Clustering-based merging general variables

  • vector_to_use_in_distance_clustering (default: "current_k_cosine"): Metric to use when computing distances between tokens (e.g., "current_k_cosine" for using Key vectors after the application of rotary embedding; other alternatives are current_k, current_q, and current_q_cosine).
  • include_pruned_in_mean (default: True): For PACT, this variable means the retrieval step is active. If a custom merging function is used, pruned vectors are also fed to the reduction function as input.

PACT

Note: Clustering variables above and pruning variables below affect PACT.

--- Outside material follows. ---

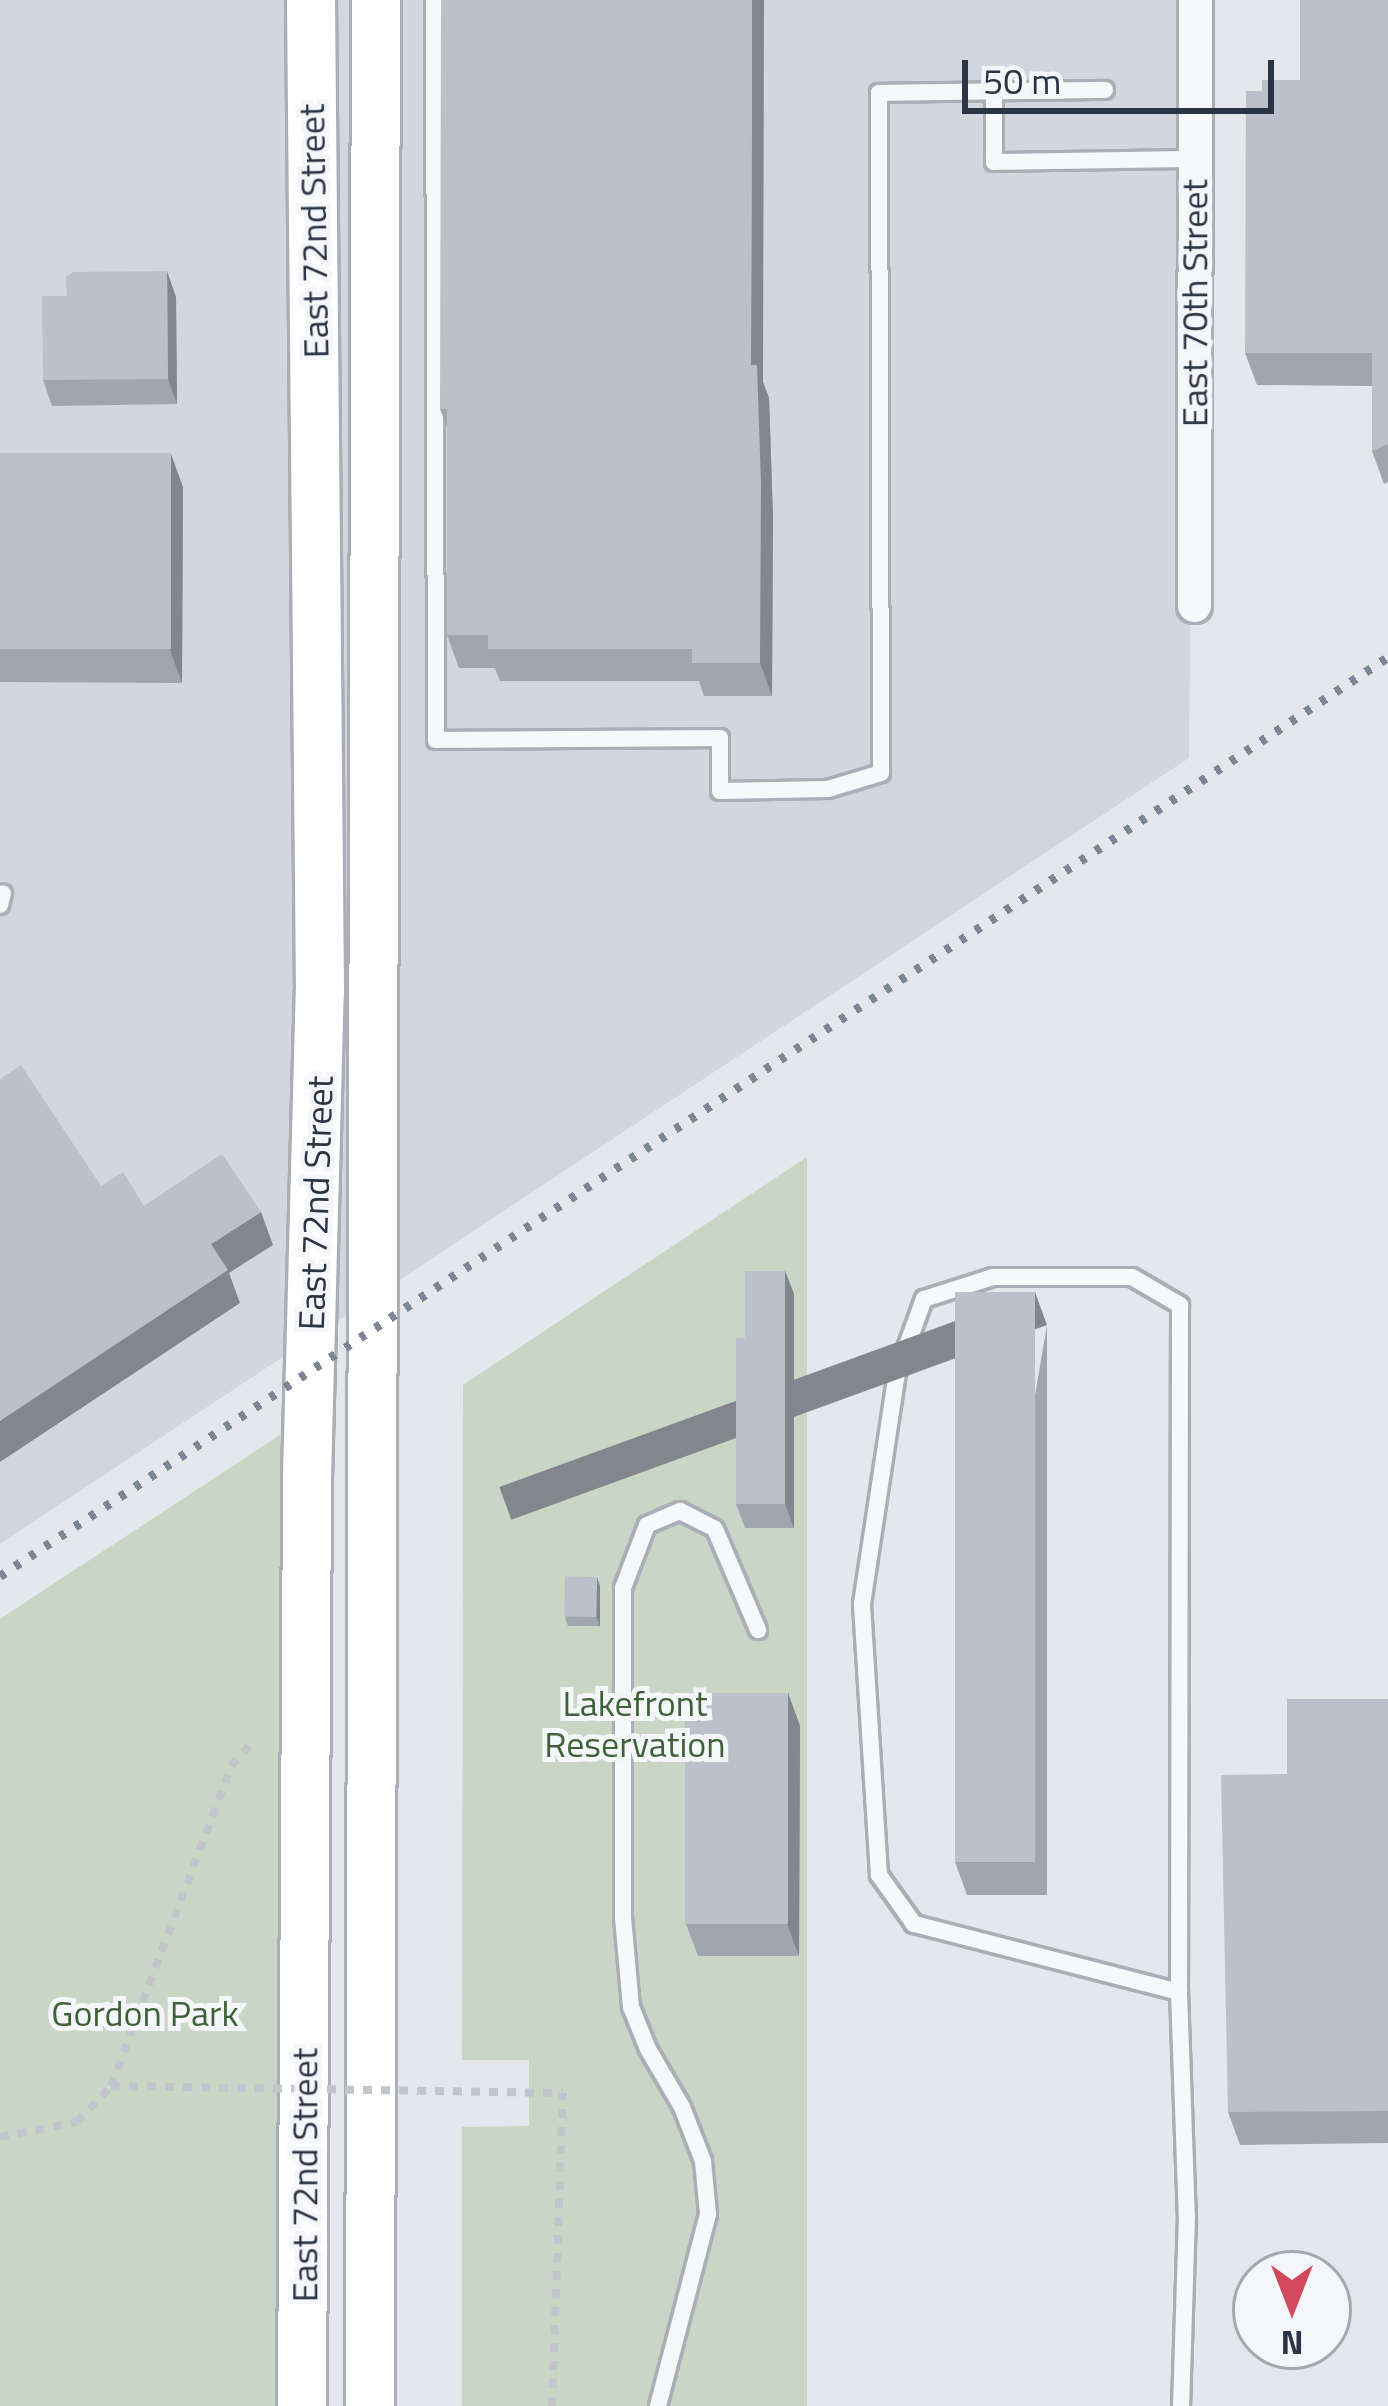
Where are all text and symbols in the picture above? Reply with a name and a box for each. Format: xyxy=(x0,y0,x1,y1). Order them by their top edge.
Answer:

  • coef_pruned (default: 1.5): The alpha variable for PACT.
  • include_pruned_in_mean (default: True): If True, the retrieval step is active. Affects only PACT.
  • take_mean (default: True): Whether to compute the mean feature for clustered tokens. Affects DBDPC (so PACT) and ToMe (other clustering-based approaches take the mean by default).
  • get_mean_position_id (default: False): Uses the average position ID for DBDPC.

TOME

  • use_tome (default: False): Enables ToMe.
  • perc_tokeep_tome_total (default: 1.0) and tome_equivalant_layer_for_reduction (default: 4): Used to determine ToMe's scheduler so that the average number of visual tokens across layers matches a single-layer reduction approach (like PACT) using the same parameters.

KMeans Reduction

  • use_kmeans (default: False): Enables token clustering with k-means.
  • perc_tokeep_kmeans (default: 1.0): Percentage of tokens to keep.

DPC (Density-Peak Clustering)

  • use_dpc (default: False): Enables DPC.
  • percentage_to_keep_dpc (default: 1.0): Percentage of tokens to keep with DPC.

Agglomerative Clustering

  • use_agglomerative (default: False): Enables agglomerative clustering.
  • percentage_to_keep_agglomerative (default: 1.0): Percentage of tokens to keep.
  • linkage (default: "single"): Linkage method used (e.g., "single", "complete").

DBSCAN

  • use_dbscan (default: False): Enables DBSCAN clustering.
  • eps_dbscan (default: 0.1): Epsilon value for DBSCAN clustering.
  • noise_as_clusters_dbscan (default: False): Treat noise points as separate clusters.

Token Pruning

  • token_pruning (default: False): Enables token pruning (removal based on importance metric).
  • prune_with_norm (default: False): Use only the norm as an importance metric.
  • use_cosine_in_token_pruning (default: False): Apply rotary embeddings to keys and queries before using them to determine the importance metric.
  • use_attention_in_token_pruning (default: False): Use attention-based importance (usage of attention mask or rotary embedding is determined by other variables).
  • use_mask_in_use_attention_in_token_pruning (default: False): When use_attention_in_token_pruning is True, uses attention mask when computing attention scores.
  • pruning_filter_wth_percentage (default: True): Whether to keep tokens based on a percentage.
  • pruning_tokeep_percentage_value (default: 1.0): Percentage of tokens to retain.
  • use_IQR_in_token_pruning (default: False): Uses Interquartile Range to filter outliers.
  • alpha_IQR (default: 0.5): Alpha value for IQR-based pruning.
  • do_not_upcast_to_full_precision_for_pruning (default: False): Do not upcast tensors to compute the importance metric.

VTW (Visual Token Withdrawal)

  • withdraw_visual_tokens (default: False): Withdraws visual tokens.
  • VTW_equivalant_layer_for_reduction (default: -1) and equivalent_reduc_percentage_vtw (default: 0.0): Used to determine the layer at which visual tokens will be withdrawn so that the average number of visual tokens across layers matches a single-layer reduction approach (like PACT) using the same parameters.

Positional IDs Handling

  • change_position_ids (default: False): Adjusts token position IDs to fill pruned tokens. For example, if the resulting positional IDs are 0,7,8,10, activating this variable will change them to 0,1,2,3.

Attention Calculation

  • keep_casual (default: True): Whether to keep the causal variable as True or add the triangular mask to the proportional attention weights. Results are very similar if this is activated or not.
  • no_proportional_attention (default: False): Disables proportional attention.

Metrics & Logging

  • get_performance_metrics (default: False): Whether to compute accuracy/performance.
  • get_reduction_ratio (default: False): Whether to log the reduction ratio. Automatically activated if get_performance_metrics is True.